Local governments are caught in an unprecedented squeeze, according to a new report. State aid and property taxes, which together account for more than half of local revenues, are dropping simultaneously for the first time since 1980, according to “The Local Squeeze” by the Pew Center on the States.

The one-two punch could not have come at a worst time — just as states and local governments are slowly recovering from the Great Recession. Local governments are being squeezed for revenue even as demand for government services rises, driven by continuing high unemployment, population growth and other factors.

The report details the extent of the squeeze on local governments. State aid, which funds nearly one-third of local government budgets, fell by $12.6 billion, or 2.6 percent, in fiscal year 2010, the most recent year for which comparative data are available. That trend is continuing, with 26 states reporting cuts in local government funding in 2011 and 18 states so far in 2012.

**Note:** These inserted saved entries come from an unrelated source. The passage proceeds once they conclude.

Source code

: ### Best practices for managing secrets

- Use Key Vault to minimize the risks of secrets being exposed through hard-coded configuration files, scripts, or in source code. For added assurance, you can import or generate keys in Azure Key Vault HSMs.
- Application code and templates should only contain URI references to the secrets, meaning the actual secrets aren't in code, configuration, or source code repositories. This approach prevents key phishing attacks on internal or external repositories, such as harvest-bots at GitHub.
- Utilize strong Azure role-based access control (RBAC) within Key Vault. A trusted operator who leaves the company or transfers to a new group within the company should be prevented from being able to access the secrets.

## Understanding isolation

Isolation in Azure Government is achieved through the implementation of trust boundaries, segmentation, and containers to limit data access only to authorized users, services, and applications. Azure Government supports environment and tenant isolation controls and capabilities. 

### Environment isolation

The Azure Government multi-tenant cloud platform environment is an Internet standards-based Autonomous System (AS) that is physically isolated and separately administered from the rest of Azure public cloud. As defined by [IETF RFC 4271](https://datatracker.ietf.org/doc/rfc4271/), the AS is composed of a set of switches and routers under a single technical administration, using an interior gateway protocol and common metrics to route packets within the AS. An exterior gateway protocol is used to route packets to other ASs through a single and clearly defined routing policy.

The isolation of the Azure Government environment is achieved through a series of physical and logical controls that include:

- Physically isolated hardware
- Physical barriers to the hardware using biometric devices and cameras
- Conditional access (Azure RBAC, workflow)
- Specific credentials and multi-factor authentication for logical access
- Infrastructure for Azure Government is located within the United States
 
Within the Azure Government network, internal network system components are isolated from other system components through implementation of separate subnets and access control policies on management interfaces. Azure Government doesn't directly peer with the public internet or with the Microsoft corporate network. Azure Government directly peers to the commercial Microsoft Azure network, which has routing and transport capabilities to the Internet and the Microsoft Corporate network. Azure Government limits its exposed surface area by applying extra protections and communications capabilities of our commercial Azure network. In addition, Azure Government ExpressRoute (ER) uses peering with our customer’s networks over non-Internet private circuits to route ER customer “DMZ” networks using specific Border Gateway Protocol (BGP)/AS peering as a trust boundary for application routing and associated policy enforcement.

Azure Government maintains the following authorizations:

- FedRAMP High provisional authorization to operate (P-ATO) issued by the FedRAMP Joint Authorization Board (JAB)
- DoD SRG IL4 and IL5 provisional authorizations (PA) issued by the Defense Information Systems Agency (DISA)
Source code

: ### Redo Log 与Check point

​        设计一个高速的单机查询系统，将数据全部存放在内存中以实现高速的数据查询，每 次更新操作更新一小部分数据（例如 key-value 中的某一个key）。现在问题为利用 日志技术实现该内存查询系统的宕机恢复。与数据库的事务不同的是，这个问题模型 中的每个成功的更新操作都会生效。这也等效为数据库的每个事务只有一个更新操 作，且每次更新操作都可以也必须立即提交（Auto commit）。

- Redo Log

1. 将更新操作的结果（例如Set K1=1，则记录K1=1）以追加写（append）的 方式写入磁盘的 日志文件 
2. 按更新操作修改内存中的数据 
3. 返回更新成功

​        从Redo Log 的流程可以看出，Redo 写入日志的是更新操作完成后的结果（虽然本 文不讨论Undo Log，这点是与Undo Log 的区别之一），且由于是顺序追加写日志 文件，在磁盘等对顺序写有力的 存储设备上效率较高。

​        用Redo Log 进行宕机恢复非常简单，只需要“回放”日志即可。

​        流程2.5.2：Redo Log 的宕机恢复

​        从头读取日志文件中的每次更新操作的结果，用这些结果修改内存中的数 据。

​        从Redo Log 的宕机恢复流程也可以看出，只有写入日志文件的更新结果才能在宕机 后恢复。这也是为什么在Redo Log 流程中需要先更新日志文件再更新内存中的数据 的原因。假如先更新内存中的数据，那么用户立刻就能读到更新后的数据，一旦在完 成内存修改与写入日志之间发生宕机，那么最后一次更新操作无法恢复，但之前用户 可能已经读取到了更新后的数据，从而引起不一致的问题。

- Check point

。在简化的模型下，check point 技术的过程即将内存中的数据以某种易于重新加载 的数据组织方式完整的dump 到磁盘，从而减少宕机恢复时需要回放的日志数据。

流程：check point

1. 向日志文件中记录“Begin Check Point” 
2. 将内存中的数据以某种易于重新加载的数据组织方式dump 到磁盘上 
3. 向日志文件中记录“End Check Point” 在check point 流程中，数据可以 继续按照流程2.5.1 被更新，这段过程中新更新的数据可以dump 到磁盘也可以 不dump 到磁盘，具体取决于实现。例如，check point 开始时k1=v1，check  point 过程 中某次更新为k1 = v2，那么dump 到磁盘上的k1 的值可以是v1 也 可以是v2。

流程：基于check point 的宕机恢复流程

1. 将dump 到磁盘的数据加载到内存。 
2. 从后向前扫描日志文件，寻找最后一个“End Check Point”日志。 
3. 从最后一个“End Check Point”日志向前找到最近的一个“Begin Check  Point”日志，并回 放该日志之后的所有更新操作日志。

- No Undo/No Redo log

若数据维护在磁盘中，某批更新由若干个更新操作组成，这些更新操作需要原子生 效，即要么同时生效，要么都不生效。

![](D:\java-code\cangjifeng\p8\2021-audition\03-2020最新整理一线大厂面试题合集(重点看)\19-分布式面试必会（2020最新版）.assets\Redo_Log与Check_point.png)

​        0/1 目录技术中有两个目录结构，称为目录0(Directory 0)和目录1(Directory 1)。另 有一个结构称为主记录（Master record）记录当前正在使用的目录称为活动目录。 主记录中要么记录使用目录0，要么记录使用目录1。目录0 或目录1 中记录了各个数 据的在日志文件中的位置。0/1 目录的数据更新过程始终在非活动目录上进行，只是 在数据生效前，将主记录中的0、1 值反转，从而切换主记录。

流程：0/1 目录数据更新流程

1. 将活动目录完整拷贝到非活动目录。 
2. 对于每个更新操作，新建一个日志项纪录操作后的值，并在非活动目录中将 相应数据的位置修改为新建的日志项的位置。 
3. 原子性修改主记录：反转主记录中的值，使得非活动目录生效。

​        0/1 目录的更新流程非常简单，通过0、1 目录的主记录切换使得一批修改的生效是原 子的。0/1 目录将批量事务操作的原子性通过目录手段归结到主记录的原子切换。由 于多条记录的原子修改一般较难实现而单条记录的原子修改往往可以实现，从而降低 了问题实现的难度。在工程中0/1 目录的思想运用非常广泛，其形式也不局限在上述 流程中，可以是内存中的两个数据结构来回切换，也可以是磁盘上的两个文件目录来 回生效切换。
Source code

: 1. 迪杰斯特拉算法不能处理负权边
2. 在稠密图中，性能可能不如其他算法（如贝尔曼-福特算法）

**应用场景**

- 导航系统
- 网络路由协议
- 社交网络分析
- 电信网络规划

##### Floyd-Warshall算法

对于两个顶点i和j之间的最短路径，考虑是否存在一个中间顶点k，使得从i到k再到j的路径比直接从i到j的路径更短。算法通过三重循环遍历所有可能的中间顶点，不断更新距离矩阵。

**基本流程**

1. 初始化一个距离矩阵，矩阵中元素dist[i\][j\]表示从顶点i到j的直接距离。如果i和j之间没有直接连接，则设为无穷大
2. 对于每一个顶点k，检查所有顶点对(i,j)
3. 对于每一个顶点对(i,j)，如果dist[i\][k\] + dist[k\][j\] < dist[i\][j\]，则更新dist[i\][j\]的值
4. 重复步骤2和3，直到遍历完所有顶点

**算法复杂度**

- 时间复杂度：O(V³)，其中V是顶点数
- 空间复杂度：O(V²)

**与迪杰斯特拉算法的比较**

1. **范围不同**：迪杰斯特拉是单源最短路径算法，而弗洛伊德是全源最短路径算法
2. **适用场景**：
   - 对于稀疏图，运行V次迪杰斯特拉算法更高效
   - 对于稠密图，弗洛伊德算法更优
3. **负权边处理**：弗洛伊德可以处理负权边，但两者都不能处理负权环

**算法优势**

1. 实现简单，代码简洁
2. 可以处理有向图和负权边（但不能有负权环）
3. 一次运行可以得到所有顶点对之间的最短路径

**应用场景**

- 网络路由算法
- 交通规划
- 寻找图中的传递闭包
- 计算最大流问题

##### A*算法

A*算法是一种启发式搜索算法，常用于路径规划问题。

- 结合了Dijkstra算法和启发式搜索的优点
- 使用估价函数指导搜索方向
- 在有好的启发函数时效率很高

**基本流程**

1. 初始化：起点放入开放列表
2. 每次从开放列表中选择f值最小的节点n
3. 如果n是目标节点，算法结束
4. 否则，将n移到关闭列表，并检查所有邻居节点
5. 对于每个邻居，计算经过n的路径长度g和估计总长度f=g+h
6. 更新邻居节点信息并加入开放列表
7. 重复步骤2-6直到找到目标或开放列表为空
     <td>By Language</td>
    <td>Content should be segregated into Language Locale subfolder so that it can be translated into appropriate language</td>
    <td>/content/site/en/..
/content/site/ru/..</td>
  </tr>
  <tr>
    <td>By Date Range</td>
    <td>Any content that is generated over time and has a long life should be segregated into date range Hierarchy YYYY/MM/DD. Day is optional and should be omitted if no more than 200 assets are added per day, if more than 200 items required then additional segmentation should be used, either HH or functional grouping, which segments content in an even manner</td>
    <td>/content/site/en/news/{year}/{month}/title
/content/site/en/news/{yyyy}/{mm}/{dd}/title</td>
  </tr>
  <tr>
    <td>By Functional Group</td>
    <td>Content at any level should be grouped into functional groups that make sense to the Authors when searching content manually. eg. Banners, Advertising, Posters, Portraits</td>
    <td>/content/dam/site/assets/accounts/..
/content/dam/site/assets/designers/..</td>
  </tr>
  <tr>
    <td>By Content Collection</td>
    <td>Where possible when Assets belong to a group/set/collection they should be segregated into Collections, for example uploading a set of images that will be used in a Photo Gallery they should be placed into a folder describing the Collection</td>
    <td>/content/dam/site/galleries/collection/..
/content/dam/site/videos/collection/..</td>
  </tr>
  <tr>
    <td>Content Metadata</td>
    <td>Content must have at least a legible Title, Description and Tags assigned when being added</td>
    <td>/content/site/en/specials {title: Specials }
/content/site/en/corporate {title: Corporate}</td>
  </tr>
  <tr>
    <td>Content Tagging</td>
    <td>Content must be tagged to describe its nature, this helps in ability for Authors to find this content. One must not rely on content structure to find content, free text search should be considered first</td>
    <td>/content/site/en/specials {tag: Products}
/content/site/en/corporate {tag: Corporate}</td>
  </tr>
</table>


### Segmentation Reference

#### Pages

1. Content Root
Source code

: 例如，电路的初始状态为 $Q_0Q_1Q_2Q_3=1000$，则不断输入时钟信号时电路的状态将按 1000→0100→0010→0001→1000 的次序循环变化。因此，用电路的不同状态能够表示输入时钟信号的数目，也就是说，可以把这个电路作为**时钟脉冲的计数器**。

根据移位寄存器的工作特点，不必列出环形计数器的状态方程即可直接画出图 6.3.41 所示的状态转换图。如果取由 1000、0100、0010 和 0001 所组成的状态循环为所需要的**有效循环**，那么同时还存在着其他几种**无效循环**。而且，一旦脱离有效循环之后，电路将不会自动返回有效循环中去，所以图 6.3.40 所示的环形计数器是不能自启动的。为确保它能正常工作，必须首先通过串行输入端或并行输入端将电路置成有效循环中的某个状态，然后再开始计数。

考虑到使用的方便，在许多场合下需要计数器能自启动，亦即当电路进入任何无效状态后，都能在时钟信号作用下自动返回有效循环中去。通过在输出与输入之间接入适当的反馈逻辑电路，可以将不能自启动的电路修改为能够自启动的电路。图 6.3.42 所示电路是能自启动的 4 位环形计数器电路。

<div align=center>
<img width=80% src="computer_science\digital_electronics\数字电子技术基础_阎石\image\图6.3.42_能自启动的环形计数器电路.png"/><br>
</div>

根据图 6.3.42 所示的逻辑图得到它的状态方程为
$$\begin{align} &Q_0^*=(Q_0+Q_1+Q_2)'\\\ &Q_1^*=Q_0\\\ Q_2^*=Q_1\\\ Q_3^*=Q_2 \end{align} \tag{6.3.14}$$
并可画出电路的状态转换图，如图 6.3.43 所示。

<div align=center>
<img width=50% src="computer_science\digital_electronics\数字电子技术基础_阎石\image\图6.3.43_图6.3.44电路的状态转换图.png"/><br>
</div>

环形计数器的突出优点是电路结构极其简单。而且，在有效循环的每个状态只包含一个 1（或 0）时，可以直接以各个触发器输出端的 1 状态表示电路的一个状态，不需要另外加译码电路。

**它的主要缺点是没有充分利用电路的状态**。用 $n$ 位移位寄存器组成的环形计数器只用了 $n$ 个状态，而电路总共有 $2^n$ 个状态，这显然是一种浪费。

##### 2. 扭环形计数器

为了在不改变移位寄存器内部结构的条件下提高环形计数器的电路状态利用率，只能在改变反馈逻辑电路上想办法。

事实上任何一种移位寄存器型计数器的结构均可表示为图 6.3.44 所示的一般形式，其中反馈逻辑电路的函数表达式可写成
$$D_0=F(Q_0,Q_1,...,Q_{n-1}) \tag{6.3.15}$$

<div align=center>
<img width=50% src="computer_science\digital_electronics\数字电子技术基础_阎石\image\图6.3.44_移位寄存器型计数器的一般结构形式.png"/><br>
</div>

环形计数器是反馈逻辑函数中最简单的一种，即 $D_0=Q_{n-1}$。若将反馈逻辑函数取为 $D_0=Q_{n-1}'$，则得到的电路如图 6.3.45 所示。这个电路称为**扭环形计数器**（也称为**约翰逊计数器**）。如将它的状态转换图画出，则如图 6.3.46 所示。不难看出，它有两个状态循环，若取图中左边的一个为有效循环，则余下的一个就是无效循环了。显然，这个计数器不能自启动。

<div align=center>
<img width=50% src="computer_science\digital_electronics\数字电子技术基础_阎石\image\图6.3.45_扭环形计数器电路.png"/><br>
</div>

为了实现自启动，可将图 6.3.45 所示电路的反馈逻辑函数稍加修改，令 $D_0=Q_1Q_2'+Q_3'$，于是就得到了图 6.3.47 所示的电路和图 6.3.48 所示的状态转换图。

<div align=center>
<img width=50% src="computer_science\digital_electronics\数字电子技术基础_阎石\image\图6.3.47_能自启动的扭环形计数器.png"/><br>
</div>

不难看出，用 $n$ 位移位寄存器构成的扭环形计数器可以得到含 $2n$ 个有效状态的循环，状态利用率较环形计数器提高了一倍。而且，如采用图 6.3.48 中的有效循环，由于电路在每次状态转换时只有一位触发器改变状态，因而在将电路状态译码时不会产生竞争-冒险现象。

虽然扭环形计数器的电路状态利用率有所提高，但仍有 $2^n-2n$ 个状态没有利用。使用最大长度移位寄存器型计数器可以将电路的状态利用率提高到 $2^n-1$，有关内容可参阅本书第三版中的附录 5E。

Property taxes — the other side of the squeeze —are shrinking, too. Those taxes, which amount to 29 percent of local government revenues, have dropped after the collapse of real estate prices during the recession. In 2010, according to the report, property tax revenues were $11.9 billion, or 2.5 percent, lower than the year before, the largest decline in decades. Property taxes also fell in 2011 and are expected to decrease further in 2012 and 2013.

Local governments have responded by cutting services and jobs. The Pew report offers a sobering conclusion: “The local squeeze will be felt for years to come.”